[mvapich-discuss] (no subject)

Tue Mar 21 18:40:41 EST 2006

Hello Troy,

> When running HPL, hpl.dat can contain multiple problem sizes.
> xhpl
> * reads the config file, and runs one problem size (until it completes the  
> problem)
> * After the previous problem is finished, hpl will then start execution on  
> the next problem size.

Thanks for the explanation. I understand what you are saying.

> However, with MVAPICH (and -DLAZY_MEM_UNREGISTER), memory allocation  
> follow a pattern more like 70%-71%-141%.  When the hpl process finishes  
> one problem size and moves onto the next, no memory is freed -- but it  
> /is/ allocated.  I'd say it's something like a memory leak, because memory  
> is allocated and never freed until the process exits; but I suspect  
> 'memory leak' is not the correct term.  (And it appears that  
> -DLAZY_MEM_UNREGISTER has something to do with the behavior)

You are right, it does have something to do with -DLAZY_MEM_UNREGISTER.
This macro controls the registration cache mechanism of MVAPICH. This
`cache' is used to minimize the cost of registration/deregistration (an
expensive operation for InfiniBand/other HPC interconnects).

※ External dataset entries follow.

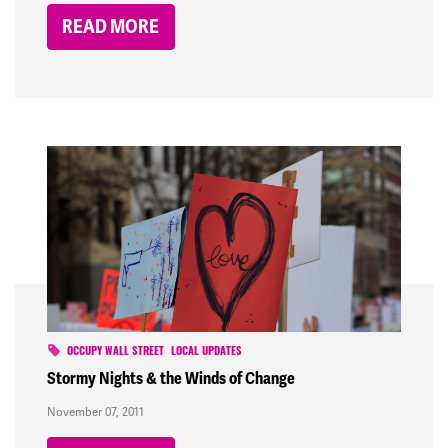
READ MORE
OCCUPY WALL STREET
LOCAL UPDATES
Stormy Nights & the Winds of Change
November 07, 2011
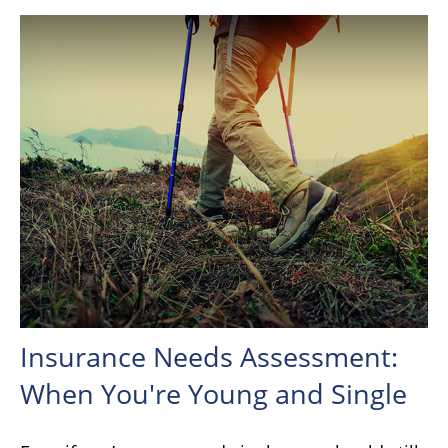
Insurance Needs Assessment:
When You're Young and Single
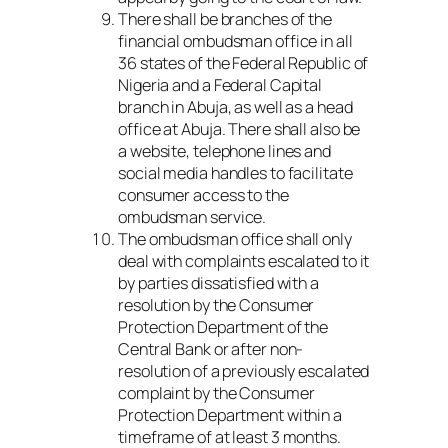
There shall be branches of the
financial ombudsman office in all
36 states of the Federal Republic of
Nigeria and a Federal Capital
branch in Abuja, as well as a head
office at Abuja. There shall also be
a website, telephone lines and
social media handles to facilitate
consumer access to the
ombudsman service.
The ombudsman office shall only
deal with complaints escalated to it
by parties dissatisfied with a
resolution by the Consumer
Protection Department of the
Central Bank or after non-
resolution of a previously escalated
complaint by the Consumer
Protection Department within a
timeframe of at least 3 months.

In order to implement this `caching' functionality properly, we need to
be able to gurantee that a virtual address (say 0xabc) corresponds to
ONE registration cache entry. Every time the user program uses MPI to
transfer the buffer (0xabc), this entry is consulted to find out the
whether this buffer was previously registered or not. If it was -- there
is no need to re-register it.

After the user program is done with buffer 0xabc, it may call `free' to
release this buffer. However, if this memory is freed, a subsequent call
to malloc (and friends) may return the same buffer address (0xabc).
Unfortunately, this virtual address may now map to different physical
memory pages. RDMA to these pages may not reflect in the "expected" user
buffer.

There is no other way for MPI (atleast in userland) to be able to tell
the difference if these mappings were changed. The solution adopted is
to instead instruct malloc not to return memory to the system. Thus,
even if user application calls free, the buffer is not really returned
(for re-use) to the system. Hence, the memory utilization (i.e. of the
entire process) can only grow.  This results in malloc _always_
returning unique virtual buffer addresses. The instruction to malloc is
achieved using the mallopt calls (viainit.c)

mallopt(M_TRIM_THRESHOLD, -1);
mallopt(M_MMAP_MAX, 0);

Really, this is not anything special to MVAPICH, but rather all MPIs
which do caching of registered buffers need to do it pretty much the
same way. Alternate solutions involve intercepting malloc/free calls and
as such, not a very portable solution either (IMHO). If only InfiniBand
memory registration costs were lower ...

If you have an application which continuously allocates/frees buffers
(like this HPL config you talk about), then you may be better off just
disabling -DLAZY_MEM_UNREGISTER. If you choose to run HPL in three
separate jobs (instead of one job consisting of three problems), then
you will not face this problem with -DLAZY_MEM_UNREGISTER.

> >Right. As long as you are aware of the performance implications of
> >turning registration cache off, it should be fine. There will be no
> >other side effects
> 
> That I can live with; although I do have one final question:  Can  
> LAZY_MEM_UNREGISTER be tuned at run-time, or only at compile-time.
> (ie. can I set MVAPICH to be less... lazy... at unregistering memory with  
> a command-line option to mpirun?)

This is a good point. We haven't had this kind of request before. Thanks
for bringing this up. We will work on this and support for this should
be available from our trunk sometime soon.

Thanks,
Sayantan.

> -- 
> Troy Telford

-- 
http://www.cse.ohio-state.edu/~surs